(Saved data entries)
——————————

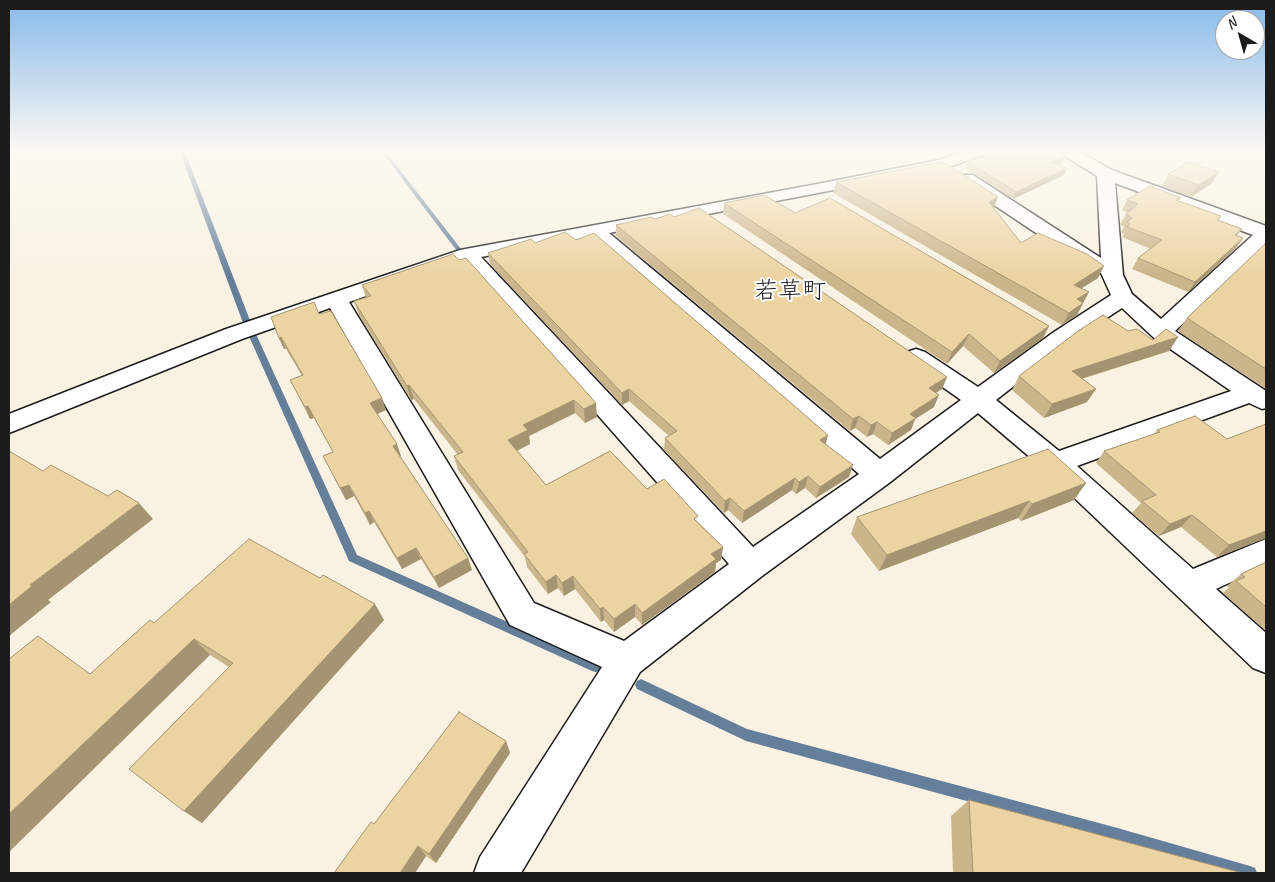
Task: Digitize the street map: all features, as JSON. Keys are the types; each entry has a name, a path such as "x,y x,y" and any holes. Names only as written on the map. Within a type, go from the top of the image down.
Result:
{"street":[{"path":"9,424 234,334 467,254 703,212 796,193"},
{"path":"817,193 838,206"},
{"path":"985,193 1117,286 1161,332 1258,398"},
{"path":"1108,193 1117,286"},
{"path":"1158,193 1266,233 1161,332"},
{"path":"703,212 727,228"},
{"path":"594,231 879,475"},
{"path":"467,254 751,566"},
{"path":"496,873 627,660 751,566 879,475 978,399 1053,332 1117,286"},
{"path":"336,299 522,614 627,660"},
{"path":"897,344 978,399 1055,463 1266,656"},
{"path":"1055,463 1258,398"},
{"path":"1188,586 1266,552"}],"building":[{"path":"856,193 992,193 998,197 989,202 1021,243 1038,233 1087,254 1104,266 1074,285 1089,292 1077,299 1083,303 1069,313"},
{"path":"1138,193 1168,193 1181,198 1176,200 1221,216 1217,220 1242,229 1235,235 1243,238 1195,282 1138,258 1162,240 1127,227 1130,224 1127,222 1132,218 1126,214 1138,204 1127,200"},
{"path":"764,195 795,213 830,198 1049,326 1000,361 969,334 952,352 724,203"},
{"path":"699,208 947,377 929,388 939,395 910,414 916,418 892,433 877,422 871,425 859,416 853,419 616,225 651,217 655,219 670,214 674,217"},
{"path":"565,232 576,240 594,233 828,435 820,440 853,465 820,487 808,476 799,482 795,478 744,511 730,498 725,501 665,438 677,431 629,389 622,393 488,253 531,239 535,243"},
{"path":"1266,244 1266,369 1187,318"},
{"path":"453,254 459,260 466,258 596,403 584,409 574,400 523,425 528,430 508,440 546,485 610,451 647,489 664,479 698,516 694,519 723,547 711,554 716,559 642,613 635,604 614,619 603,607 600,609 573,576 562,583 556,575 546,582 524,554 528,552 454,456 463,452 409,385 407,386 354,301 371,296 362,285"},
{"path":"314,302 319,314 331,311 382,398 370,403 397,444 393,446 468,558 434,577 416,548 397,558 369,511 365,513 349,485 340,488 323,456 333,452 308,406 305,407 290,380 303,375 281,337 279,338 271,317"},
{"path":"1103,315 1128,331 1137,329 1153,340 1166,329 1178,337 1072,371 1096,389 1052,404 1019,376 1078,331"},
{"path":"1195,416 1227,439 1266,424 1266,531 1229,545 1192,515 1170,524 1142,501 1156,495 1104,451 1160,432 1157,430"},
{"path":"1048,449 1086,483 1032,504 1029,501 887,555 857,517"},
{"path":"9,451 43,471 51,465 108,496 117,490 139,503 30,585 32,586 9,605"},
{"path":"249,539 320,578 323,575 375,604 184,811 129,769 233,663 194,639 9,814 9,659 38,636 90,674 150,620 154,623"},
{"path":"1266,562 1266,607 1236,581 1245,577 1241,574"},
{"path":"459,712 506,741 429,854 418,846 400,873 334,873 371,822 374,824"},
{"path":"969,800 1242,873 973,873"}],"waterway":[{"path":"198,193 247,323"},
{"path":"416,193 459,250"},
{"path":"252,334 353,558 596,667"},
{"path":"641,685 746,735 1114,834 1250,873"}],"district":[{"name":"若草町","path":"790,292"}]}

——————————

§ Task to carry out
What is needed is every line of the records above that contains the word "name".

§ Exercise response
Task: Digitize the street map: all features, as JSON. Keys are the types; each entry has a name, a path such as "x,y x,y" and any holes. Names only as written on the map. Within a type, go from the top of the image down.
{"path":"641,685 746,735 1114,834 1250,873"}],"district":[{"name":"若草町","path":"790,292"}]}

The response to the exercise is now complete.